The upcoming days and weeks felt so sweet. I was finally (mentally) ready to decorate Henry’s nursery and settle in as a family of five. Then, at 6 months old, in January of 2022, Henry’s heart wasn’t as healthy as Dr. Mouledoux wanted. It was time for another “balloon valvuloplasty” with Drs. Crittendon and Lucas again. Entering into the Cardiac ICU, it was like we were reunited with old family members. They all remembered us, and we received the same phenomenal care that we did just six months prior.

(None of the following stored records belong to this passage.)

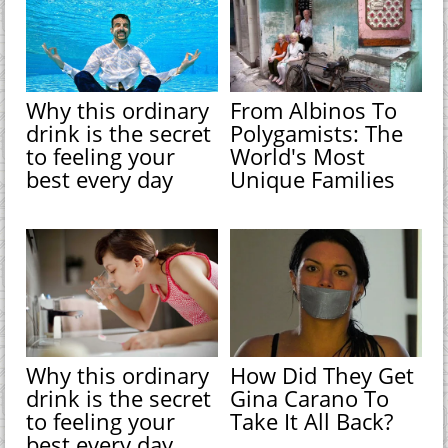
Why this ordinary
From Albinos To
drink is the secret
Polygamists: The
to feeling your
World's Most
best every day
Unique Families
Why this ordinary
How Did They Get
drink is the secret
Gina Carano To
to feeling your
Take It All Back?
best every day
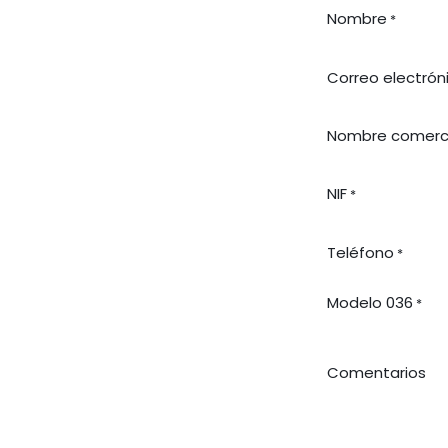
Nombre
*
Correo electrón
Nombre comerci
NIF
*
Teléfono
*
Modelo 036
*
Comentarios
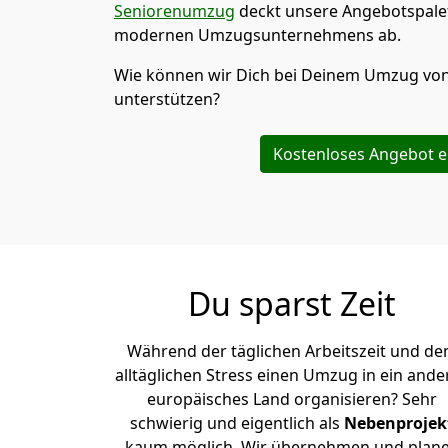
Seniorenumzug
deckt unsere Angebotspalet
modernen Umzugsunternehmens ab.
Wie können wir Dich bei Deinem Umzug vo
unterstützen?
Kostenloses Angebot e
Du sparst Zeit
Während der täglichen Arbeitszeit und d
alltäglichen Stress einen Umzug in ein ande
europäisches Land organisieren? Sehr
schwierig und eigentlich als
Nebenprojek
kaum möglich. Wir übernehmen und plan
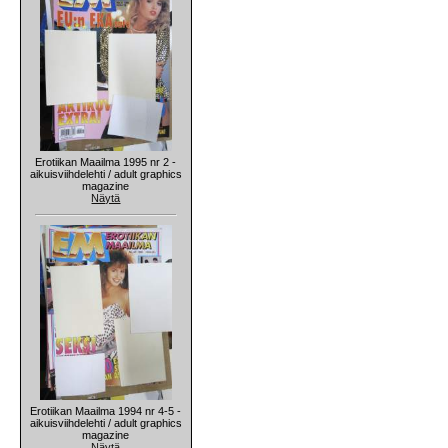
Erotiikan Maailma 1995 nr 2 -
aikuisviihdelehti / adult graphics
magazine
Näytä
Erotiikan Maailma 1994 nr 4-5 -
aikuisviihdelehti / adult graphics
magazine
Näytä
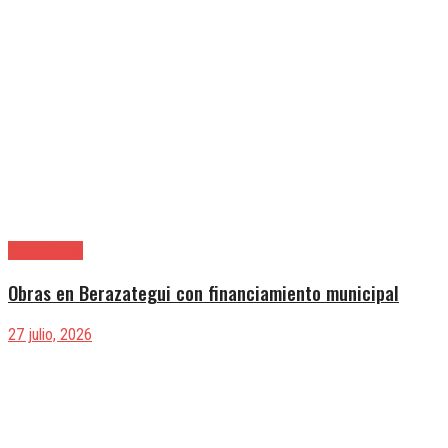
Berazategui
Obras en Berazategui con financiamiento municipal
27 julio, 2026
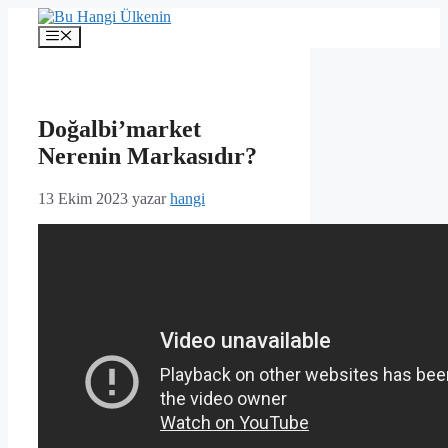
İçeriğe
atla
Menü
Doğalbi’market
Nerenin Markasıdır?
13 Ekim 2023
yazar
hangi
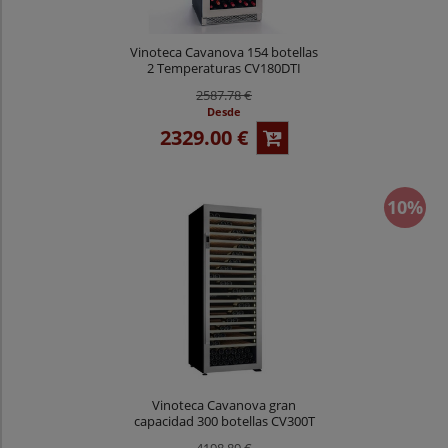
Vinoteca Cavanova 154 botellas
2 Temperaturas CV180DTI
2587.78 €
Desde
2329.00 €
10%
Vinoteca Cavanova gran
capacidad 300 botellas CV300T
4198.89 €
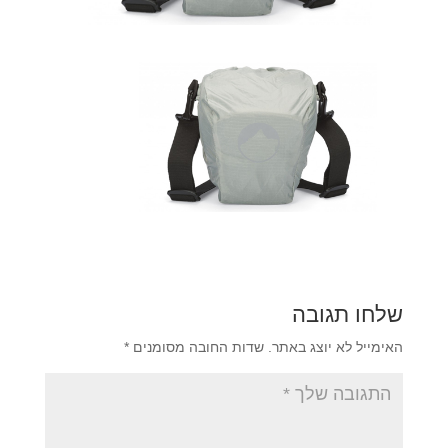
שלחו תגובה
האימייל לא יוצג באתר.
שדות החובה מסומנים
*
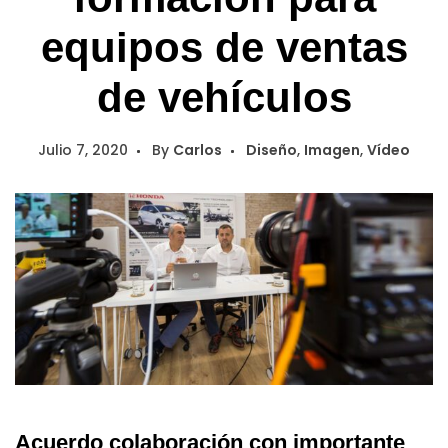
equipos de ventas
de vehículos
Julio 7, 2020
By
Carlos
Diseño
,
Imagen
,
Vídeo
Acuerdo colaboración con importante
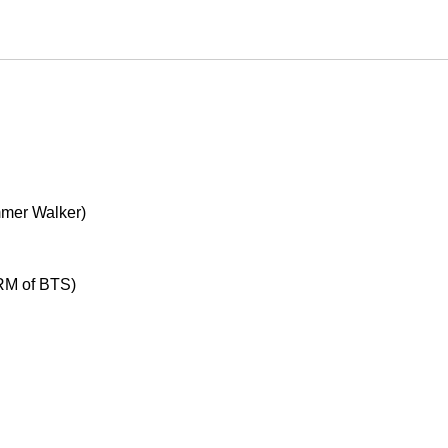
mer Walker)
RM of BTS)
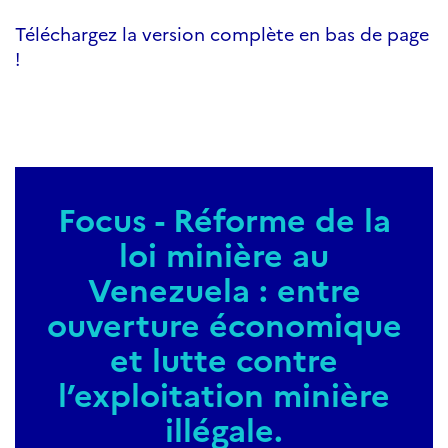
Téléchargez la version complète en bas de page
!
Focus - Réforme de la
loi minière au
Venezuela : entre
ouverture économique
et lutte contre
l’exploitation minière
illégale.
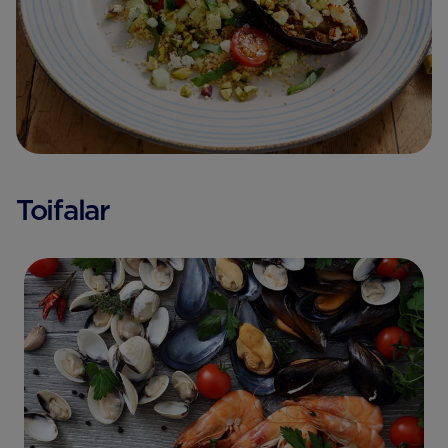
Toifalar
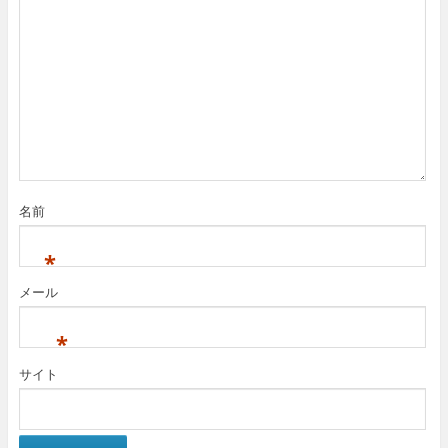
名前
*
メール
*
サイト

Thank You, Ochsner Pediatric Cardiology
Henry is constantly being monitored by his fabulous Pediatric Cardiology team as the future of what his CHD will do is unknown. He may continue to have cath procedures, or he may need open heart surgery one day to replace his valve. We never know the news we will get, and those visits strike a certain type of anxiety that you can’t explain unless you live it.
But, as one of Henry’s Cardiac ICU nurses told me, “The things we witness behind the walls of this Pediatric Cardiology unit are the closest things to real life miracles your eyes will ever see,” and I will NEVER forget that. Henry is my miracle. Thank you for my miracle.